OpenELM-270M-Instruct is part of Apple's OpenELM family of efficient language models. This instruction-tuned variant contains 272 million parameters and implements a novel layer-wise scaling strategy for optimal parameter allocation. The model was trained on a diverse dataset of approximately 1.8 trillion tokens, including RefinedWeb, PILE, RedPajama, and Dolma v1.6.
Implementation Details
The model utilizes the Transformers architecture with several key optimizations. It's implemented using BF16 precision and requires a Hugging Face access token for usage.
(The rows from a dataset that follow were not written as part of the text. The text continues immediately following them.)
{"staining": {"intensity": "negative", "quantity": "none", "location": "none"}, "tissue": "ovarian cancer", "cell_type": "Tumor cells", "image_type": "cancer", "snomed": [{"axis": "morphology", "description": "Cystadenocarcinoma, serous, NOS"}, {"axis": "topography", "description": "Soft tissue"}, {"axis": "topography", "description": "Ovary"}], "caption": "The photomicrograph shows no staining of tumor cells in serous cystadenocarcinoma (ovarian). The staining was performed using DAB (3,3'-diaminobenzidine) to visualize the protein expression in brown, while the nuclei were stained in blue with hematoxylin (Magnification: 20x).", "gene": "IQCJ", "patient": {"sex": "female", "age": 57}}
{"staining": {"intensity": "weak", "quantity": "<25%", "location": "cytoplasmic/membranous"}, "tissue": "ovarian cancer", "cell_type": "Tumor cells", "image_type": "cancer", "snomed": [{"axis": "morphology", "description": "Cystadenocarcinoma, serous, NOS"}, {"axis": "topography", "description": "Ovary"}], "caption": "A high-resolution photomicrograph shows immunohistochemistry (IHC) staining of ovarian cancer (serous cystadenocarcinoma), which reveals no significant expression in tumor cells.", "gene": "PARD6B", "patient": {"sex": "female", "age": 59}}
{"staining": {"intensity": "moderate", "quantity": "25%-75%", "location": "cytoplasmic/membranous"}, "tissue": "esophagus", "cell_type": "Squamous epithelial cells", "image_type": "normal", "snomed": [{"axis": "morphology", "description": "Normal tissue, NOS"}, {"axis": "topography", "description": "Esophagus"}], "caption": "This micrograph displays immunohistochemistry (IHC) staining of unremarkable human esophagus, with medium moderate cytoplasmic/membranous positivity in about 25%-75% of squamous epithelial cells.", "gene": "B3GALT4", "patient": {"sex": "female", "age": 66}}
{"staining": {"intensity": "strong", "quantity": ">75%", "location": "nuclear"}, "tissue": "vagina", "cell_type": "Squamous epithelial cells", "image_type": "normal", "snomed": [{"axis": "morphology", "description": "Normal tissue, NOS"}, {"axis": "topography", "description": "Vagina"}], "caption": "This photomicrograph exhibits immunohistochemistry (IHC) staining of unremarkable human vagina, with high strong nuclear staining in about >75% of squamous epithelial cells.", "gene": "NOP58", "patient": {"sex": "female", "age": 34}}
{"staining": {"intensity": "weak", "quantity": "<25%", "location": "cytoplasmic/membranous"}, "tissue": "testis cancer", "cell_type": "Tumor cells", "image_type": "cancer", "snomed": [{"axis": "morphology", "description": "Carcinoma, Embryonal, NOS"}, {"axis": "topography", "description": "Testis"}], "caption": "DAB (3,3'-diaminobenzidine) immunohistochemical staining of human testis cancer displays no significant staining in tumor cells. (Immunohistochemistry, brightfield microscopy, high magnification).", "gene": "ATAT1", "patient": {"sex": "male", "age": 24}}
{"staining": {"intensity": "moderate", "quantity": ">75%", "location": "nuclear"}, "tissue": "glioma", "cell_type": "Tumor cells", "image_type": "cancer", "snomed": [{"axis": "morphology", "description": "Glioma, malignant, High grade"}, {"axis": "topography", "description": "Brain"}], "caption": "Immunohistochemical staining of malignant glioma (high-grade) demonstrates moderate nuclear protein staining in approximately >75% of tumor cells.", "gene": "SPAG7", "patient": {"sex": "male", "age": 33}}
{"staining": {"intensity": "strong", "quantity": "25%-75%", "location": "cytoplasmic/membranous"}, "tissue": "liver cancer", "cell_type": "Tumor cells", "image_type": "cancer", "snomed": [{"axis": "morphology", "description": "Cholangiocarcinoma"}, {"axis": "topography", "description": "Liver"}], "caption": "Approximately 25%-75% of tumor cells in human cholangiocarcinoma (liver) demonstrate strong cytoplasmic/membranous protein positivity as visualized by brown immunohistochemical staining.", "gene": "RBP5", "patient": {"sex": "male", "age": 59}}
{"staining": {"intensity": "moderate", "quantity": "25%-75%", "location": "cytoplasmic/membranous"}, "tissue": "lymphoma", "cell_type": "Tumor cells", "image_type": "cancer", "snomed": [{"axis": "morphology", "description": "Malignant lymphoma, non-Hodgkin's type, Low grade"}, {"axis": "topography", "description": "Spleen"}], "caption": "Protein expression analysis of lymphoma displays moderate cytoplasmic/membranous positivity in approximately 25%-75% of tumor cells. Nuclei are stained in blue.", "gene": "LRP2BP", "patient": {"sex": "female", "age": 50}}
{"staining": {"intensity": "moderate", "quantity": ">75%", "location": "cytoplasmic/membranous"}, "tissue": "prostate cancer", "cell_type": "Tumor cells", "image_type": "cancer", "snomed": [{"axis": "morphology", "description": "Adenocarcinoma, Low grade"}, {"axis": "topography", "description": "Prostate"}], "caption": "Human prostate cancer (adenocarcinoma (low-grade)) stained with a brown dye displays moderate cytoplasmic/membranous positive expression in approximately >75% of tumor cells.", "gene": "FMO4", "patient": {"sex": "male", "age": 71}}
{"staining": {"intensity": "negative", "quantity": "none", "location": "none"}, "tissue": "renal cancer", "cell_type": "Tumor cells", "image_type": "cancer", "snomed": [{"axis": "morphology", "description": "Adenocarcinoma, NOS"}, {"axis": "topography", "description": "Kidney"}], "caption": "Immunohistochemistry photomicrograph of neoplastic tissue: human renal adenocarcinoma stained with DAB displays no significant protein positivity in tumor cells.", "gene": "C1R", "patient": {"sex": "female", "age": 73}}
The model supports various generation strategies including lookup token speculative generation and model-wise speculative generation with assistive models.
- Efficient layer-wise parameter scaling
- Instruction-tuned architecture
- Support for speculative generation
- Built on CoreNet library
Core Capabilities
- Strong zero-shot performance across multiple benchmarks (55.11% average)
- Improved performance on ARC-c (30.55%) and HellaSwag (52.07%)
- Enhanced instruction following capabilities
- Efficient text generation with customizable parameters
Frequently Asked Questions
Q: What makes this model unique?
OpenELM-270M-Instruct stands out for its efficient parameter allocation strategy and strong performance despite its relatively small size. The model achieves competitive results on various benchmarks while maintaining a compact architecture.
Q: What are the recommended use cases?
The model is well-suited for general text generation tasks, especially those requiring instruction following. It performs particularly well in zero-shot scenarios and can be effectively used for tasks like question answering, text completion, and general language understanding.